The three most contemporary pieces, The Magdalenes, are expressions of the politics of myth in real time. Each Magdalene is a contemporary representation of Maria of Magdala, or Mary Magdalene, a real woman who lived and was associated with Jesus of Nazareth. For almost 1,400 years, she was characterized by the Catholic Church as a prostitute. She was not. In the year 591, Pope Gregory the Great, for reasons that are unclear, declared her as such. In Magdalene I: The Prostitute, I associated the contemporary image of a woman selling sex with possibly the most influential woman in Christianity, thereby giving form to the pervasive but rarely visually-articulated figure this historical act established and nurtured in the minds of Christians for nearly a millennium and a half.

Magdalene II: The Chalice represents the view held by some historians that Mary Magdalene was Jesus’ wife and the mother of his children. By this account she was in fact the Holy Grail, the Chalice that carried his seed. Children being corporeal, and child-bearing being perhaps the ultimate and certainly most visceral moment of a woman’s life, I represented this Magdalene at the ripest point in pregnancy, just before giving birth.

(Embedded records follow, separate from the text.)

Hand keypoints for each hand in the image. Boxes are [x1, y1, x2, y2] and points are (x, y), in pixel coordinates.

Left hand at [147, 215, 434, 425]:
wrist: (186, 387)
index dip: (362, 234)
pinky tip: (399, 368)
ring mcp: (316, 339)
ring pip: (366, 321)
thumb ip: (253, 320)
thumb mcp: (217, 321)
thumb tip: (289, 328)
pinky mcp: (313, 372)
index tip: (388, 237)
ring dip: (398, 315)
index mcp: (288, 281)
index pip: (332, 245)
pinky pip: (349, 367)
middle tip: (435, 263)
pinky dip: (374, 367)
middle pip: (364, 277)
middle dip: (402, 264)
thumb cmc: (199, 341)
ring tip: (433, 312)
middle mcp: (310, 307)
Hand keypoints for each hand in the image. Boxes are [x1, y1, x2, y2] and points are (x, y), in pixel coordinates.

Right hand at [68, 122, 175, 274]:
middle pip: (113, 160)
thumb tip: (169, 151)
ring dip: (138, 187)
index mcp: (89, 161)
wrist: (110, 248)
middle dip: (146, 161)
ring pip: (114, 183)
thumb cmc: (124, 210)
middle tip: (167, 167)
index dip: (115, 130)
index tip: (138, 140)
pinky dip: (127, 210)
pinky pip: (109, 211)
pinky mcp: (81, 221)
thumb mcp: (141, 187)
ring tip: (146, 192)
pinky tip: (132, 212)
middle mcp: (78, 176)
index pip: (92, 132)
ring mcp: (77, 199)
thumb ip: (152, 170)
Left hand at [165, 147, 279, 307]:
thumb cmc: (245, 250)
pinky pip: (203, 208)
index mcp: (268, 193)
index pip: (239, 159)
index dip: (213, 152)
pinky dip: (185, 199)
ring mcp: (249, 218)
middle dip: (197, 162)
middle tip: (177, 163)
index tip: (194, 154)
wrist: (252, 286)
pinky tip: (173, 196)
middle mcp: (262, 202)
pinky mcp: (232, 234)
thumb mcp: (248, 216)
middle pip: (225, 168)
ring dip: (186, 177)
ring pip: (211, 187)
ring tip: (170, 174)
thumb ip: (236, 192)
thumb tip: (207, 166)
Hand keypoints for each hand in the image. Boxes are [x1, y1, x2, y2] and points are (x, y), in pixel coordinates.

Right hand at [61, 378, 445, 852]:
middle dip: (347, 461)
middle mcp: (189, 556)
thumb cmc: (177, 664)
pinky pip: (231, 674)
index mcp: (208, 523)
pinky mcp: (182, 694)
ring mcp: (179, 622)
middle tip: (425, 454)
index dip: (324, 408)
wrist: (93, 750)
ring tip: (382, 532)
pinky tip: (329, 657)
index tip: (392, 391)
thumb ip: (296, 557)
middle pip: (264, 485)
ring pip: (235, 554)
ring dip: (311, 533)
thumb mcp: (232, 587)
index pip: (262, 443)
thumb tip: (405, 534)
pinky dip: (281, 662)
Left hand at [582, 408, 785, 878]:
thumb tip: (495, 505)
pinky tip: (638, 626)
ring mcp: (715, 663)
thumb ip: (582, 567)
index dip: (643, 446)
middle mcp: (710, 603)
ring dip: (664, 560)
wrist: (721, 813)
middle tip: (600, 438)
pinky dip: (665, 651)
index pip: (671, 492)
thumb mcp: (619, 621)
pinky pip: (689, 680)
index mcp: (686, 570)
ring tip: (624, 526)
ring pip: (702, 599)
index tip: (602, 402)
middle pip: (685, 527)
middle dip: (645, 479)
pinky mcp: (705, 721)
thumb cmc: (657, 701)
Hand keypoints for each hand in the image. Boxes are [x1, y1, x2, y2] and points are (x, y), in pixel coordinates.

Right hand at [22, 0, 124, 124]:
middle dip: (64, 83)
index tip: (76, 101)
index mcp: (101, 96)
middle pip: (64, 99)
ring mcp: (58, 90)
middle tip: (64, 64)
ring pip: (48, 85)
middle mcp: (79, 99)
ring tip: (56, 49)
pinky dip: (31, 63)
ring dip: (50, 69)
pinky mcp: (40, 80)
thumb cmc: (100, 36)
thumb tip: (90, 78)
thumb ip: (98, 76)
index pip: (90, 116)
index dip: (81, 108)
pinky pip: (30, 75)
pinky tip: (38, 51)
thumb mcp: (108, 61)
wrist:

The third Magdalene is based on the idea, uncovered in the Book of Thomas from the relatively recently discovered Gnostic Gospels, that Maria of Magdala was Jesus’ closest advisor and confidante, possibly his financial backer, and the individual he chose to carry on his teachings. Mary Magdalene was, by this account, the preferred foundation, or rock, of his church going forward. She was, simply, a friend.

Each of the Magdalenes also contains a symbol from mythology. In the first, it is the apple, the turning point in Christian mythology that brought shame into the world, made sex forbidden, and knowledge something beyond the grasp of humankind. In the second, it is the toothed vagina, or vagina dentada, an image that appears across world mythologies, and which was co-opted by Freud as a symbol of men’s fear of castration. I have encountered other interpretations including an understanding of the life-changing consequences of sex and a fear of death, of returning to the womb that originally gave life, this time to be devoured in death. In most cases, it seems to be a mythology about men’s fears. I applied the myth to the vessel of those fears in the very moment that this symbolic tunnel becomes, for her, the canal through which she will give birth. Seen in relation to the life about to pass through these jagged jaws, the toothed vagina takes on a completely other significance than that popularized by Freud.

And finally the myth in the third Magdalene is that of race. As the frequent victors in modern history, the Caucasian race has more or less defined the color of divinity as “white.” But the man who lived and became the founder of Christianity is highly unlikely to have been the blue-eyed, fair-skinned lamb of Western mythology. In this piece, I simply give the hand and arm of The Rock’s friend a different ethnic background than that presumed by Western culture.

To ensure the iconic nature of the Magdalene images, which were much more contemporary than those of other work in the series, I rendered them in sepia tones to provide a visual marker of historical context, and placed them in a free-floating white to suggest their existence in time and imagination.

Thus this series reinvents iconic imagery of the divine feminine from both mythological and historical perspectives, challenging existing images and offering them from a different viewpoint for consideration. These paintings are the completed members of a larger series in progress which explores various aspects of life, myth, image, power and history.